The court explicitly distinguished its case from Eichel where "the plaintiff had not affirmatively testified in such a manner as to warrant any effort at contradiction by cross-examination. Instead, defendant there attempted to introduce prejudicial evidence of disability pension payments simply because it was logically relevant on the extent and duration of the plaintiff's disability." Id. at 483. Collateral source benefits, then, may be a proper subject of cross-examination when the plaintiff's direct testimony erroneously states that he is not receiving any financial assistance.

CSX also contends that the door was opened by plaintiff's counsel mentioning workers' compensation during voir dire. In another FELA action where counsel argued that FELA was the plaintiff's only possible remedy as he was ineligible for workers' compensation, the court commented that "ineligibility for workers' compensation benefits was completely irrelevant to the issues presented in this case, and allowing the jury to consider such information could have prejudiced the Railroad." Stillman v. Norfolk & W. Ry. Co., 811 F.2d 834, 838 (4th Cir. 1987). As the court explained, "defendants in FELA cases are not permitted to inform the jury that a plaintiff has received benefits from a collateral source. We perceive no reason for a different rule when the plaintiff in a FELA case seeks to inform the jury of the absence of benefits from a collateral source." Id. (citations omitted). Plaintiff's counsel in this case likewise should not have informed the jury that FELA has different rules about workers' compensation and that the jury should listen carefully to the judge's instructions.

Plaintiff's counsel asked on direct examination whether the plaintiff had "received any salary, wages or money from the railroad." The plaintiff denied that he had received any money from the employer.

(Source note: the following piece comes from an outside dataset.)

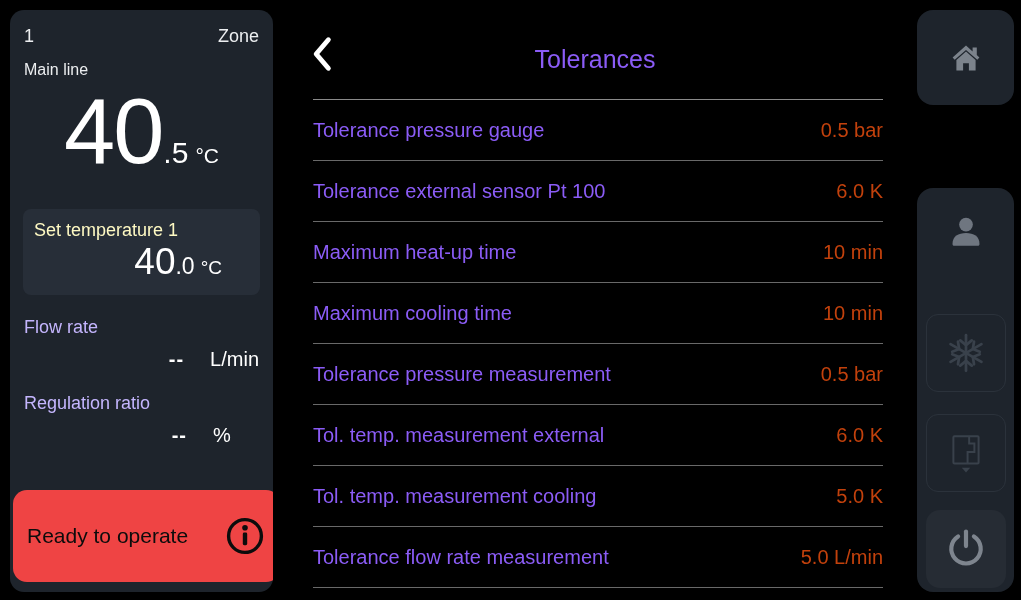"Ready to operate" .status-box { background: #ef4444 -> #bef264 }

Counsel also asked whether plaintiff's hospital bills were covered by his employer's insurance and implied that workers' compensation would not be available. These questions and comments arguably opened the door to inquiry about benefits. The court did not err in refusing to grant a new trial based on defense counsel's questions about collateral benefits.

Plaintiff's counsel argues that the court erred by instructing the jury in the language of Federal Pattern Jury Instruction 85.11 instead of pattern instruction 85.12 as requested. Appellate courts accord district judges broad discretion in formulating jury charges as long as the instruction accurately reflects the law and facts. United States v. Heffington, 682 F.2d 1075 (5th Cir. 1982), cert. denied sub. nom., Giella v. United States, 459 U.S. 1108 (1983). In reviewing the instructions, an appeals court must look at the charge in its entirety. United States v. Smith, 584 F.2d 759 (6th Cir. 1978), cert. denied, 441 U.S. 922 (1979).

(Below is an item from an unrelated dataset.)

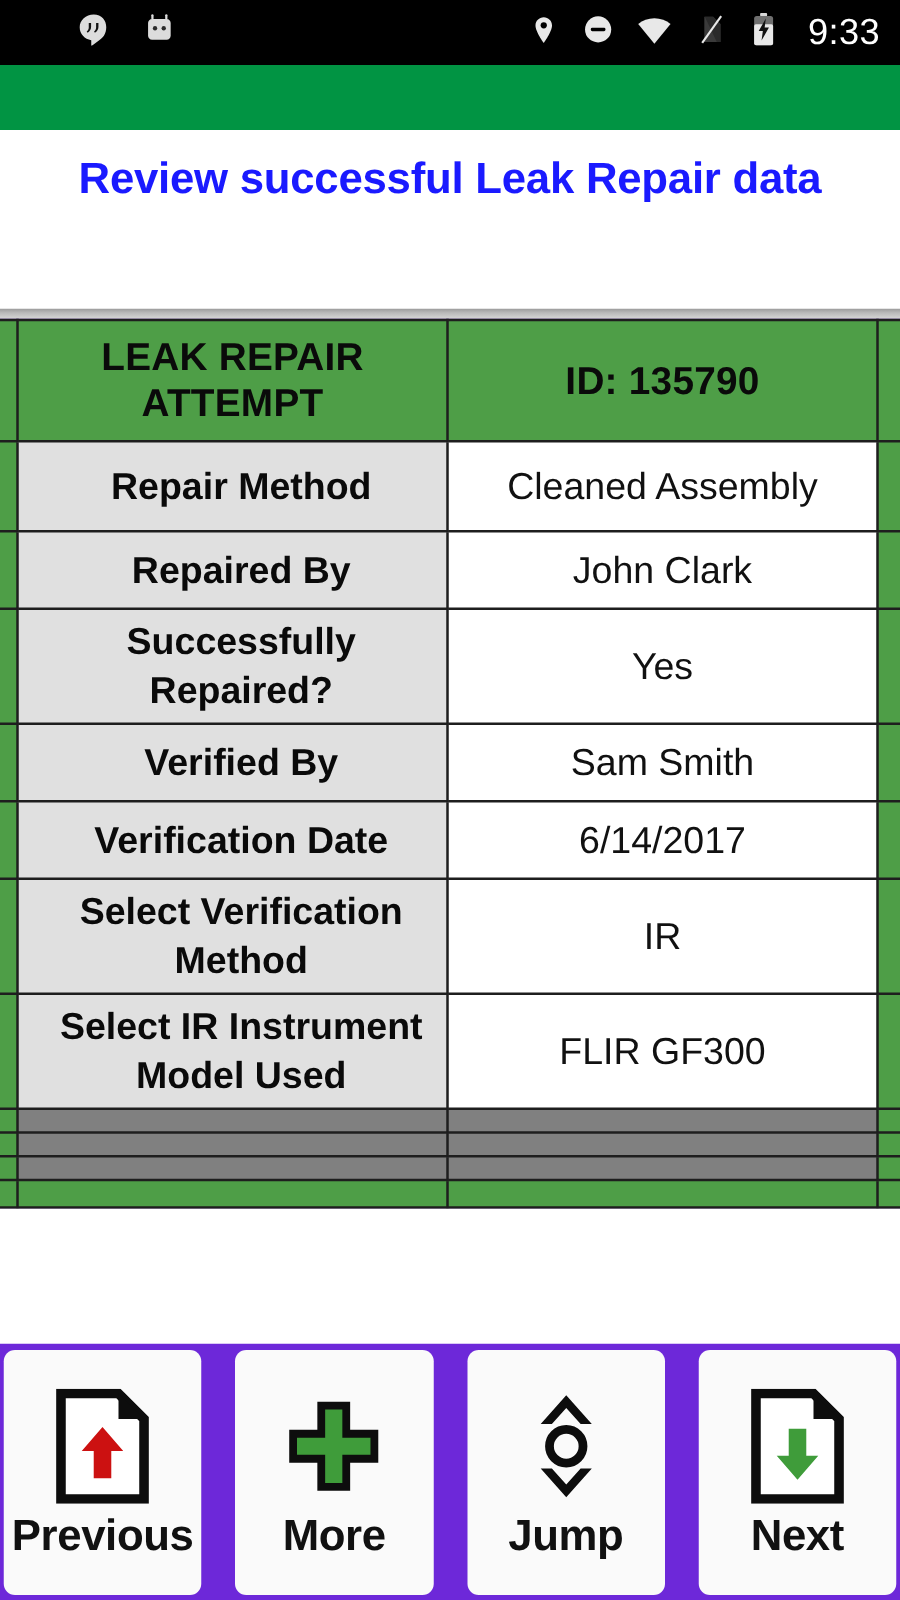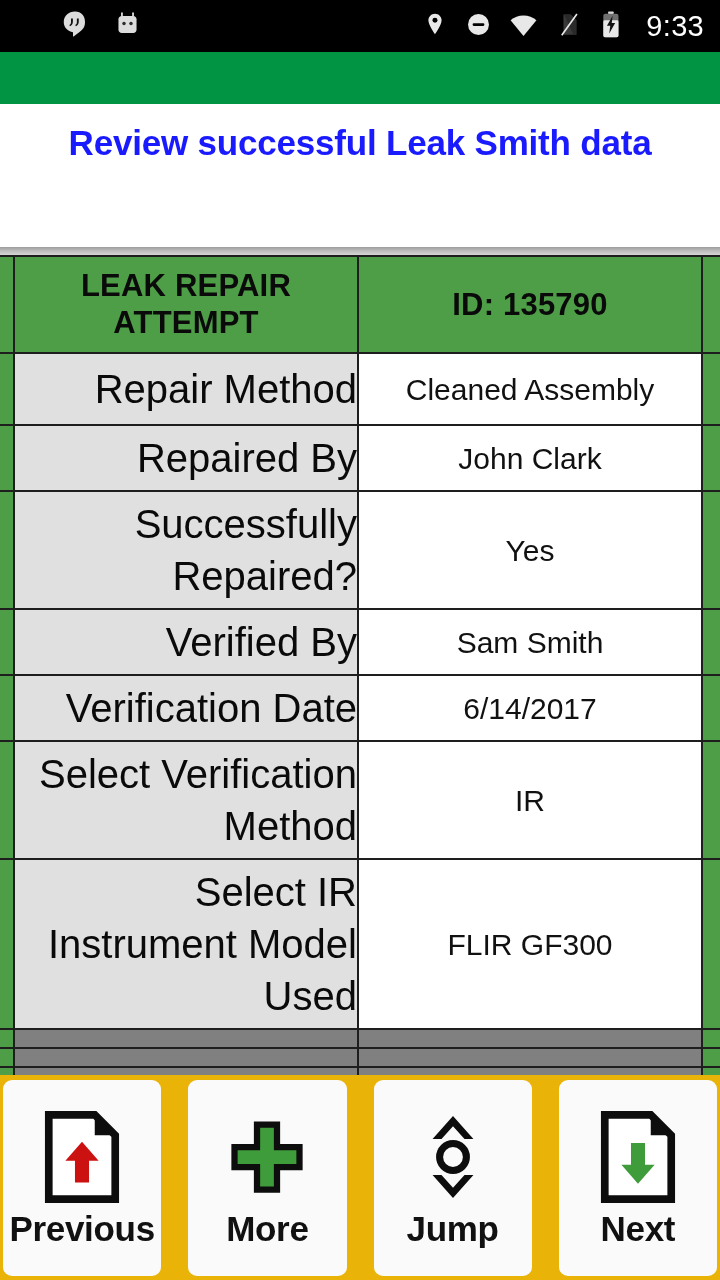"Review successful Leak Smith data" div.page-title { text: Smith -> Repair }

The instructions in dispute involve the concept of the present worth of loss of future earnings. Sullivan contends that the court should have given instruction 85.12 entitled "Alternative Instruction--Lost Wages and/or Earning Capacity--When Economic Experts Testify," as economist Michael Thomson had testified. The court instead gave instruction 85.11, "Damages--Present Worth of Future Loss." Both instructions tell the jury to reduce future loss to present worth. They differ in that 85.11 specifically tells the jury how to make this calculation and 85.12 instructs the jury that they may discount based on the economic principles discussed by the experts.

Sullivan does not contend that instruction 85.11 as given misstated the law or facts, only that he believes, in light of the expert testimony, that 85.12 was more appropriate. Instruction 85.12 and 85.11 both instruct as to reducing damages for future loss to present worth and are substantively similar. Laying aside the probability that neither instruction is entirely comprehensible to the average juror, we do not believe that the district court abused its broad discretion in utilizing 85.11 rather than 85.12.

We conclude that the district court committed no error warranting reversal and did not abuse its discretion in refusing to vacate the judgment upon the recusal issue. Therefore, we AFFIRM.